Andrew Miller is a 6’7 left-hander with a 92 mph fastball that can touch 96, a killer slider and a solid change up and he is a former top 10 draft pick. He was the key player in the deal that brought Miguel Cabrera to the Detroit Tigers. So why is this guy barely able to stick on the Boston Red Sox minor league roster? The answer is incredible simple; Miller has no idea where the ball is going when it leaves his hand. None. He has walked 5.38 batters per nine as a Major League pitcher, an unsustainable rate if ever there was one. Even, so the Boston Red Sox are latest in a long line of team’s that think enough of his talent to take shot at fixing the 27 year old southpaw.

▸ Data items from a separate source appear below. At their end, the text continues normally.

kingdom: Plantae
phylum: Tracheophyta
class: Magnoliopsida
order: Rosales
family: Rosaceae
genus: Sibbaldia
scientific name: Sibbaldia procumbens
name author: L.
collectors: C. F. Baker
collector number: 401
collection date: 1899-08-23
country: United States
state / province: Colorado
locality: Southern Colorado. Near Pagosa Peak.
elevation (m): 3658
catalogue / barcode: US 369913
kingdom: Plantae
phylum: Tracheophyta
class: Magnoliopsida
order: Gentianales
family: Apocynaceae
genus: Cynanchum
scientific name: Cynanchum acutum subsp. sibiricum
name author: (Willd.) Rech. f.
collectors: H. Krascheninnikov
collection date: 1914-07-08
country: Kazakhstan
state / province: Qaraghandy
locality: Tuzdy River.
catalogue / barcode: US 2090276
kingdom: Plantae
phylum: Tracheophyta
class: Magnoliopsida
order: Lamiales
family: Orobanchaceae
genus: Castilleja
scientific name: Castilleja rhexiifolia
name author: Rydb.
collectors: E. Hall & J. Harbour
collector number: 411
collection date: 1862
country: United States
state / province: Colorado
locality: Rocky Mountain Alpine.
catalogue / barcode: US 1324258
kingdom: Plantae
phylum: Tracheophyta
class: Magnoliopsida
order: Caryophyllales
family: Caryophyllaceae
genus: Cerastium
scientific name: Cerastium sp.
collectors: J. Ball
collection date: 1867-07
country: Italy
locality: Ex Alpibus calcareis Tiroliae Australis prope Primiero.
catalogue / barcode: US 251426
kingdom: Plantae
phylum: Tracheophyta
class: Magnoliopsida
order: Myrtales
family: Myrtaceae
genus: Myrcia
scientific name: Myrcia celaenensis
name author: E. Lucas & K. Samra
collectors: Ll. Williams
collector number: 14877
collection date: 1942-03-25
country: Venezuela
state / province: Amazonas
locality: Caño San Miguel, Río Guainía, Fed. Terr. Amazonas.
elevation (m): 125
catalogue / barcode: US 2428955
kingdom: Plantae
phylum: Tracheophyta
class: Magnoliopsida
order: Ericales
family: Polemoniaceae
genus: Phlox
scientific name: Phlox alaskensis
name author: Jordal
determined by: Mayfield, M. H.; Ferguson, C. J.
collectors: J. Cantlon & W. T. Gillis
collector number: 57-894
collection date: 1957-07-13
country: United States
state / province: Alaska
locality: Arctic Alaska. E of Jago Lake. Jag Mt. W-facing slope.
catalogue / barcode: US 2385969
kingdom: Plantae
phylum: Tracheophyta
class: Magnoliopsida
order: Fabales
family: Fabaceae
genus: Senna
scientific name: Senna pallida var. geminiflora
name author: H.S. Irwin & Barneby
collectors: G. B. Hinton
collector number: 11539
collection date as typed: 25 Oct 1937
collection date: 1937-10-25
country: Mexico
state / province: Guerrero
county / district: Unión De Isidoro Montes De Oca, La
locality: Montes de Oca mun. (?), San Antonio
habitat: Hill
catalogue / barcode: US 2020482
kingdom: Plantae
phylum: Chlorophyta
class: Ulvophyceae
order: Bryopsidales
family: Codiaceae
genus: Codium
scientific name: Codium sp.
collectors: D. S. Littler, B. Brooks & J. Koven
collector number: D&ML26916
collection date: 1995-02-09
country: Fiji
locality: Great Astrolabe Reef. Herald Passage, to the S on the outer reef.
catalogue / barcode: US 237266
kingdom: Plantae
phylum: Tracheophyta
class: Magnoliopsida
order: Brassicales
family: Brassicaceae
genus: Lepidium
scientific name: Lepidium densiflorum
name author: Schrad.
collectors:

“I think Andrew can be a starter. But I don’t believe he can be a starter stepping two feet across his body. I don’t think you can repeat and command a baseball by being that off line, then having to redirect as the ball is coming out of your hand.”
The initial change didn’t work for Miller and he reverted back to a slightly less dramatic across-the-body delivery before his recent hamstring injury slowed him down. There were some promising signs in the new Miller/McClure delivery, with Miller throwing three innings and striking out five while walking two and not giving up a hit. Still, the most likely role for Miller this year is that of a LOOGY. He will have to prove that he can control the walks before he gets another chance in the Red Sox rotation.
Miller throws a four-seam fastball, a slider and a change, all of which have the potential to be plus pitches, if he can ever learn to locate them. His fastball sits 92 mph and he can dial it up when needed. He throws it between 60-65% of the time. His slider is his main off-speed weapon and he uses it 20-25% of the time. It gets a solid whiff rate of 11.7%, but his lack of control limits his effectiveness with the pitch. The pitch averages 78 mph and while his inability to locate it makes it tough to tell, he appears to focus on throwing it to the catcher’s left and side, breaking it in on righties and away from lefties.
His change up is reserved for righties and he relies heavily on it against them; he throws the pitch around 15% of the time. It has movement very similar to his fastball but clocks in almost 8 mph slower at 84 mph. Surprisingly he doesn’t appear to throw it away from righties much, the way many of his teammates use their change ups. Instead he throws it inside and often low in the zone.
Andrew Miller could still turn his career around. At age 27, lanky left hander Randy Johnson started to locate his pitches and became a Hall-of-Fame level level ace. Still, the odds are not good. Miller has excellent stuff, but it likely that he will never be able to locate his pitches well enough to be starting pitcher. Being left handed, he will find work in bullpens for a long time, occasionally enticing baseball people with flashes of dominance. ForBoston, he is probably not going to be much more than another lefty option in the pen, but the chance that he will finally put everything together is still enough to make people dream on him.